Sister Lauras Food Supplement (sometimes written as Sister Laura's Food, though the product's label did not include an apostrophe) was a nutritional product, developed and manufactured in Scotland in the early- and mid-twentieth century.

== History ==

=== Origins ===
In the early 1900s Sister Laura Marian Smith, a pediatric dispensary nurse at the Glasgow Royal Maternity Hospital, noted the high levels of malnutrition in children at the time. She promoted the use of a casein inhibitor to make cow's milk more beneficial to those who had extreme difficulty in digesting it. A powder formula to mix with milk became an effective and low-cost aid to patient recovery. Although the product was named after Sister Laura, the commercial powder is said to have been developed by Leonard Findlay, at the time a noted expert of infant dietary disorders at Rottenrow. Sister Laura was one of the original shareholders when the company when it was established in 1911. However, by 1920 she had sold her interests in the company, to avoid the appearance of a profit motive in her work or the work of the dispensary.

=== Manufacture, expansion, and decline ===
The business continued to expand, opening a purpose-built factory at Emerson Road West, Bishopbriggs. The new factory at Springfield Works (Emerson Road West) coincided with the incorporation of a new company, Sister Lauras Infant and Invalid Food Co Ltd, which was controlled by William and Edward Watson. It expanded rapidly, acquiring other well-established products, notably Teddylax and Zomogen, the latter being used as a treatment of anaemia and neurasthenia. The company marketed to new mothers and public health nurses through maternity clinics.

The Sister Laura Co expanded Internationally, with the purchase of Irish company H J Wade & Co. In 1957, with declining sales of its core product after the arrival of the NHS in 1948, the company purchased a patent for 'improvements relating to quick cooking cereal or farinaceous products' from Hans Knoch. The process was used to produce Easyrice at Springfield Works. However, with consumer choice becoming more sophisticated, within ten years Sister Lauras found itself unable to recover its earlier profitability, and the factory closed in 1981.

The corporate records of the Sister Lauras Infant and Invalid Food Co Ltd are held at the East Dunbartonshire Archives in Kirkintilloch.

**Instructions for the task**
In the text on Sister Lauras Food Supplement, copy out word for word the part between "The Sister Laura Co" and "Archives in Kirkintilloch.", inclusive.

**Data shown**
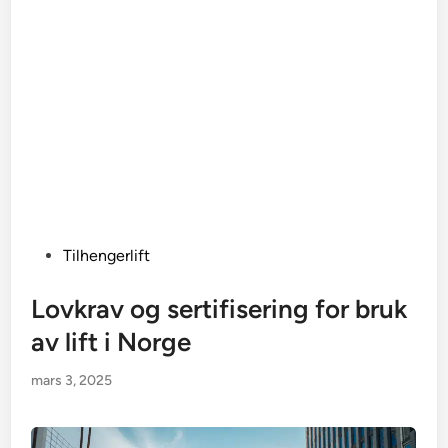
Posted
Tilhengerlift
in
Lovkrav og sertifisering for bruk
av lift i Norge
mars 3, 2025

**Answer box**
The Sister Laura Co expanded Internationally, with the purchase of Irish company H J Wade & Co. In 1957, with declining sales of its core product after the arrival of the NHS in 1948, the company purchased a patent for 'improvements relating to quick cooking cereal or farinaceous products' from Hans Knoch. The process was used to produce Easyrice at Springfield Works. However, with consumer choice becoming more sophisticated, within ten years Sister Lauras found itself unable to recover its earlier profitability, and the factory closed in 1981.

The corporate records of the Sister Lauras Infant and Invalid Food Co Ltd are held at the East Dunbartonshire Archives in Kirkintilloch.